Eric Bidelman has documented some of the common workflows possible with headless Chrome over in https://developers.google.com/web/updates/2017/04/headless-chrome.
If you're looking at this in 2016 and beyond, I strongly recommend investigating real headless Chrome: https://chromium.googlesource.com/chromium/src/+/lkgr/headless/README.md
Windows and Mac users might find using Justin Ribeiro's Docker setup useful here while full support for these platforms is being worked out.
You can use chrome --headless
on Linux as of M57 but note you'll need to build the binaries yourself for now.

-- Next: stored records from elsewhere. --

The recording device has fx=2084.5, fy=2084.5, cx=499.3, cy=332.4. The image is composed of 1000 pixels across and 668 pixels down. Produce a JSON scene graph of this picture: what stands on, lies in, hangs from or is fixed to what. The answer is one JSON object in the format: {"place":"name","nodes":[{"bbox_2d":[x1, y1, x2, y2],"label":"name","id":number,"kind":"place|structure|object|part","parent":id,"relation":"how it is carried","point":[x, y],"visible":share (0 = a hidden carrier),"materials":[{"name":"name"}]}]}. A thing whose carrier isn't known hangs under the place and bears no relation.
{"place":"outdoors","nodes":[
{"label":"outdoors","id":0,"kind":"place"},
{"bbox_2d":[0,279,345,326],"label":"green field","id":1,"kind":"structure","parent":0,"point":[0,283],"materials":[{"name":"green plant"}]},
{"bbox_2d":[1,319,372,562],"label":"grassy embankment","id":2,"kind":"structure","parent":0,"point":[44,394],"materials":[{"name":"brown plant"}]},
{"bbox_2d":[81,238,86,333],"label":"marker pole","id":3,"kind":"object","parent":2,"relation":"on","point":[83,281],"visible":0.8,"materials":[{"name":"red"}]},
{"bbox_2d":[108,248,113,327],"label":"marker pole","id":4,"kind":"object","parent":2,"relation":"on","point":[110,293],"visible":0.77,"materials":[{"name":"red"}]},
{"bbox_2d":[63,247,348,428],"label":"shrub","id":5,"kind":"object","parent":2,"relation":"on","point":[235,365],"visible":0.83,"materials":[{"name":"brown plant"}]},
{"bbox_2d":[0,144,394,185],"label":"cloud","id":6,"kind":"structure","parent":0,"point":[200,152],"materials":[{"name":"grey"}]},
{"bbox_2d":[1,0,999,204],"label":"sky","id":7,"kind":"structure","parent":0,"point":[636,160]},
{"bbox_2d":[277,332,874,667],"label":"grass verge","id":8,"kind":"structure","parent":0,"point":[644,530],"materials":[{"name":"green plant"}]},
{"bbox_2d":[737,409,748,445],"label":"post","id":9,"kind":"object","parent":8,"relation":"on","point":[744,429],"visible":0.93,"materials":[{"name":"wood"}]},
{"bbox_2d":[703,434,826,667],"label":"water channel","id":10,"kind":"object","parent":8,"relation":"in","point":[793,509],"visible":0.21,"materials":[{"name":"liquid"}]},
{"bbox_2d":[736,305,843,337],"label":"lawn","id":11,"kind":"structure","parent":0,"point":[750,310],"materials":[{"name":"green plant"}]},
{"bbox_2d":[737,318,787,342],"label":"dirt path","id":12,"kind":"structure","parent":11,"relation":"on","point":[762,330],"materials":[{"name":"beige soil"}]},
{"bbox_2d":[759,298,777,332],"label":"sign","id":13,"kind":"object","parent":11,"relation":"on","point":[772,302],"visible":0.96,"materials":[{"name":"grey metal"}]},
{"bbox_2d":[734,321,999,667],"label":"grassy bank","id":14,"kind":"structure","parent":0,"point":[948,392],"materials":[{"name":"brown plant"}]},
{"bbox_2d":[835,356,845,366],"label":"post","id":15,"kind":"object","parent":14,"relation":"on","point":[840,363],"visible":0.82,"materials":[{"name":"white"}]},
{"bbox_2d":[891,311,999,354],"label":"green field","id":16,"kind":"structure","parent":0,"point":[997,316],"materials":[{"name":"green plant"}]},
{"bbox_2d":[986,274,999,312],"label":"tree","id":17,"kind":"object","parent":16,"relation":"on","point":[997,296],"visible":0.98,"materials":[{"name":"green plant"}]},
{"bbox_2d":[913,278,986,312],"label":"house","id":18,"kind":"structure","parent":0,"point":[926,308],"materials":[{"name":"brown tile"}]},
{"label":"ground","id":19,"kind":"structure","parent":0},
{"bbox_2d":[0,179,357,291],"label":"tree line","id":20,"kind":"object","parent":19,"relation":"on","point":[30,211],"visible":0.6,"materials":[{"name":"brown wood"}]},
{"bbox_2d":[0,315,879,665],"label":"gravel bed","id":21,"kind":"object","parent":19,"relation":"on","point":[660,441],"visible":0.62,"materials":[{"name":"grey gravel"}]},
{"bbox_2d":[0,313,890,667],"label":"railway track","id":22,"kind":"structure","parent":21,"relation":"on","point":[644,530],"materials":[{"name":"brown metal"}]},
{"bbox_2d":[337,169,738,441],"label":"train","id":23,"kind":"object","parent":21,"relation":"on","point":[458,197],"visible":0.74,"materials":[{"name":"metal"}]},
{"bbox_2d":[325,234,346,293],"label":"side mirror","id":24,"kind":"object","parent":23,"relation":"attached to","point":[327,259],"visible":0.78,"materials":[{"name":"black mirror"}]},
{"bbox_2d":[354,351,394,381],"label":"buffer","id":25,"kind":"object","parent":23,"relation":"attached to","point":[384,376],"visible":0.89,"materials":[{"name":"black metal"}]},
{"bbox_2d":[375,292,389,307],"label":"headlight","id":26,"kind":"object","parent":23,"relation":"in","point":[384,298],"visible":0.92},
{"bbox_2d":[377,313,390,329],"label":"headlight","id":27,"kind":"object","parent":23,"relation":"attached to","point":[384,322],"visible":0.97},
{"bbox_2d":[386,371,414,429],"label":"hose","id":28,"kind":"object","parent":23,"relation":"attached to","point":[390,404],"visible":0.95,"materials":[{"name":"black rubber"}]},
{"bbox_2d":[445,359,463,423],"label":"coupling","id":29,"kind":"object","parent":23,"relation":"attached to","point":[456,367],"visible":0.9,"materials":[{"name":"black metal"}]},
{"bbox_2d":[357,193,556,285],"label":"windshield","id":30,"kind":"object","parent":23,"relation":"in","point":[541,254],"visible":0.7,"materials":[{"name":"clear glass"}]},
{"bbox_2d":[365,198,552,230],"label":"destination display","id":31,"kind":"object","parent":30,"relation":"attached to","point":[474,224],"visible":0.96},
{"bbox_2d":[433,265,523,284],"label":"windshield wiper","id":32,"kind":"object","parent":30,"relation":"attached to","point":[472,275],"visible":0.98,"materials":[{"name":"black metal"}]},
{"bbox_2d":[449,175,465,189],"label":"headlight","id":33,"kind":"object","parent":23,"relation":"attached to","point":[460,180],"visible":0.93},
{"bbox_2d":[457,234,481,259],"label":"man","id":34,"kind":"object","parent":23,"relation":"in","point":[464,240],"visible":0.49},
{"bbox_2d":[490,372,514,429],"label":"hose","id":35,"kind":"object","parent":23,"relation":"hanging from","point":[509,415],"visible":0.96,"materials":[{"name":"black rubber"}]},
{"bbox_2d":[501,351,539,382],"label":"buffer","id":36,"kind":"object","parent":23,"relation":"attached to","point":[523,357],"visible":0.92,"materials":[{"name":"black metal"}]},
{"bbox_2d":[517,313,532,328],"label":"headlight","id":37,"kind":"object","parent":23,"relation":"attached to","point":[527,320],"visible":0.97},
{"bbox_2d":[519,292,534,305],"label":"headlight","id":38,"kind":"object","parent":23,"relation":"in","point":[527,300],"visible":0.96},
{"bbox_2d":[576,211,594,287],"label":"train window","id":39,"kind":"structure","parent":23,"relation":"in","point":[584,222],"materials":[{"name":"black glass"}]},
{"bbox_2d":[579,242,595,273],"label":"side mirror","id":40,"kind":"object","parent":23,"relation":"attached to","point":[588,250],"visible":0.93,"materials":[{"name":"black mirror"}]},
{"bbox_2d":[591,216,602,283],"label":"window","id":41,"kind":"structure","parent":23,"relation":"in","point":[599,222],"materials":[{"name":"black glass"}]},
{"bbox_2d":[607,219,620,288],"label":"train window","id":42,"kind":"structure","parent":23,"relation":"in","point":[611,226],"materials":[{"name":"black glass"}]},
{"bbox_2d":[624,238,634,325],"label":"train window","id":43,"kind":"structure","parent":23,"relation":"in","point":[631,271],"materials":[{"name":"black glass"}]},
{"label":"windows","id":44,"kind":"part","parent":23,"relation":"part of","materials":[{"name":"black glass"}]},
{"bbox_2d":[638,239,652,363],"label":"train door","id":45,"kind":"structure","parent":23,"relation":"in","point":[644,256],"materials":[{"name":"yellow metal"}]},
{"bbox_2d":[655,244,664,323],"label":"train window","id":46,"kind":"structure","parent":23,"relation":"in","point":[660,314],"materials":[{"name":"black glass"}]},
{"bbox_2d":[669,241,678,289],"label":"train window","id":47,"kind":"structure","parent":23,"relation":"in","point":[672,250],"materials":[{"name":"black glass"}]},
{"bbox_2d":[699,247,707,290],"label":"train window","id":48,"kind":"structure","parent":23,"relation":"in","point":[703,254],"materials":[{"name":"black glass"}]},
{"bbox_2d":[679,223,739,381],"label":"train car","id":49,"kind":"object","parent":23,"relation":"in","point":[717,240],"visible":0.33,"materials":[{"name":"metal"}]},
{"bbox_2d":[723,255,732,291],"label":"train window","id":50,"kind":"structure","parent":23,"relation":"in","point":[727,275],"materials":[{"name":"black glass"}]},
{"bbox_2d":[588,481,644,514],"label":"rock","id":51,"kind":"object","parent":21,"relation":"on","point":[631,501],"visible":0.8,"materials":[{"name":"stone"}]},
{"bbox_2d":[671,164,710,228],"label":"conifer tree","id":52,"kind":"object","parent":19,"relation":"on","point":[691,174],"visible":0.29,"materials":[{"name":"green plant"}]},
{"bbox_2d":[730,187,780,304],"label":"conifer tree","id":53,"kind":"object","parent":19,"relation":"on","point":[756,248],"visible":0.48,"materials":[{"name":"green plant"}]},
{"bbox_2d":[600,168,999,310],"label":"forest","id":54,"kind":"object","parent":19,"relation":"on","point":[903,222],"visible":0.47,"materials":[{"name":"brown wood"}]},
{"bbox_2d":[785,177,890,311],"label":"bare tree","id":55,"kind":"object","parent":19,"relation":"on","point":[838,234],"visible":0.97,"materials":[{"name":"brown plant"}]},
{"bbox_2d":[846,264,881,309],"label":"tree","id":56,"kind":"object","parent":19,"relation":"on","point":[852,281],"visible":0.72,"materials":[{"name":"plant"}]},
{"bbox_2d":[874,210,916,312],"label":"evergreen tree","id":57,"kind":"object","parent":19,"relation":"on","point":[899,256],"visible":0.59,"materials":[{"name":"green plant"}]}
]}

The metabug for adding headless mode to Chromium is over here.
Otherwise, if you're on Ubuntu or working with a Linux VM that isn't working with Linux:
SSH into your server as a root or do sudo -i.
Then install necessary software:
apt-get update
apt-get install -y xvfb fluxbox x11vnc dbus libasound2 libqt4-dbus libqt4-network libqtcore4 libqtgui4 libxss1 libpython2.7 libqt4-xml libaudio2 libmng1 fontconfig liblcms1 lib32stdc++6 lib32asound2 ia32-libs libc6-i386 lib32gcc1 nano
apt-get install -y python-gobject-2
apt-get install -y curl git
Normal:
xvfb-run --server-args='-screen 0, 1024x768x16' google-chrome -start-maximized > /dev/null &
Start and open a page:
xvfb-run --server-args='-screen 0, 1024x768x16' google-chrome -start-maximized http://www.example.com > /dev/null &
Use Desktops from the MS SysInternals package. You can spawn your Chrome process directly from the "hidden" desktop and keep it working there (I have not personally tested this).
#Other options...
You could try spawning Chrome as a child process using something like Node.js and piping the output back to the terminal. See runChrome.js for an example of how to do this (todo: update to latest Express).
@positlabs yeah, google states that in official docs. For me the biggest problem is the timeout and for me to pass tests timeout needed to be
60k * 5 ms
. the same issue I see others having. It actually discourage me to use it now.